L’affaire fût portée devant la Cour de Justice qui prit l’ordonnance suivante : la loi TVA portugaise est contraire à la Directive TVA. Les formalités particulières exigées par la loi nationale doivent avoir pour seul objectif de s’assurer, avant la restitution de la TVA, que la créance est définitivement perdue. Et ces formalités ne doivent pas excéder ce qui est nécessaire à cette démonstration. Il n’est pas possible pour les Etats membres d’exclure purement et simplement la réduction de la base d’imposition à la TVA pour le seul motif que la faillite ait été prononcée par la juridiction d’un autre pays (Order of 29 April 2020, C-756/19).
Le cas portugais n'est malheureusement pas isolé.

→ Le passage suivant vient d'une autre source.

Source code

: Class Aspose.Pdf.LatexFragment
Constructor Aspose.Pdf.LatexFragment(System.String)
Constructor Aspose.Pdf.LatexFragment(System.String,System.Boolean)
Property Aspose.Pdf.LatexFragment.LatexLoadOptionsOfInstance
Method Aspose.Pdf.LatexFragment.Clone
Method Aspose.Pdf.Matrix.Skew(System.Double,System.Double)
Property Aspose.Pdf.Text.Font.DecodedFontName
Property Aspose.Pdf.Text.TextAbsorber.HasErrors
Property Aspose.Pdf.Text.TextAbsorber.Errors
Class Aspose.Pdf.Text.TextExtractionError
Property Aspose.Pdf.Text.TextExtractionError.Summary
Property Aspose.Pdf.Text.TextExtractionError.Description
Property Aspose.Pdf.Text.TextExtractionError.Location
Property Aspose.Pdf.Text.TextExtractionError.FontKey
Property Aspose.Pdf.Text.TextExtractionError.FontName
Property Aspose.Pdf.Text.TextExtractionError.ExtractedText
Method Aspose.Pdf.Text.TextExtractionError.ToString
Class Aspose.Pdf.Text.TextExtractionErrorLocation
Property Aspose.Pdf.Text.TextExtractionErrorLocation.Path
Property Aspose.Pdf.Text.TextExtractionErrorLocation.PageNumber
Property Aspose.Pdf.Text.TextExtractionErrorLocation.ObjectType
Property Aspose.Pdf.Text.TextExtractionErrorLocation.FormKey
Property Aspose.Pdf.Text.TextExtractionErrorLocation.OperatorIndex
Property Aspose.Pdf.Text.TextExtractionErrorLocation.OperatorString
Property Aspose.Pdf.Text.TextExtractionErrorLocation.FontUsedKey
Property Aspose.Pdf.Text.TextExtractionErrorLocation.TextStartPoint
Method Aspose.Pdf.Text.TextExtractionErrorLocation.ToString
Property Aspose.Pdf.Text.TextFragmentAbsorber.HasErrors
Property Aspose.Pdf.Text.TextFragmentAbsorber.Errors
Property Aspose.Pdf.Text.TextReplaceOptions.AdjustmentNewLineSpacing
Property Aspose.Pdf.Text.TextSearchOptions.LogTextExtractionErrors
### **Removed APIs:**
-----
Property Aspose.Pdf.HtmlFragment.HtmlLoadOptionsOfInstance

De très nombreuses affaires ont été déposées devant la Cour de justice ces dernières années sur le même sujet : C-588/10 (Kraft Foods Polska SA), C-589/12 (GMAC UK), C-107/13 (FIRIN), C-337/13 (Almos Agrárkülkereskedelmi), C-209/14 (NLB Leasing), C-246/16 (Di Maura), C-396/16 (T – 2), C-404/16 (Lombard Ingatlan Lízing), C-552/16 (Wind Inovation 1), C-672/17 (Tratave), C-127/18 (A-PACK CZ sro), C-242/18 (UniCredit Leasing), C-146/19 (SCT), C-292/19 (PORR Epitesi Kft.), C-335/19 (E. Spzoo), C-756/19 (Ramada Storax SA), C-844/19 (TechnoRent), C-182/20 (Administraţia Judeţeană a Finanţelor Publice Suceava and Others), C-324/20 (Finanzamt B), C-398/20 (ELVOSPOL), C-507/20 (FGSZ), etc.
L'oeil de l'expert
En cas de faillite de l’un de vos clients, vous avez le droit de demander la restitution de la TVA à la condition toutefois de bien maîtriser les formalités locales : votre demande de régularisation de la TVA doit-elle être introduite dès le jugement déclaratif du faillite du client ou uniquement lors de la clôture de la faillite (ce qui peut durer une dizaine d’années comme en Italie) ? Quels sont les documents à communiquer à l’administration fiscale? Quels sont les recours administratifs ou judiciaires possibles en cas de refus injustifié ?
Le remboursement de la TVA est un droit fondamental pour chaque entreprise. Mais l’exercice de ce droit est parfois difficile à exercer.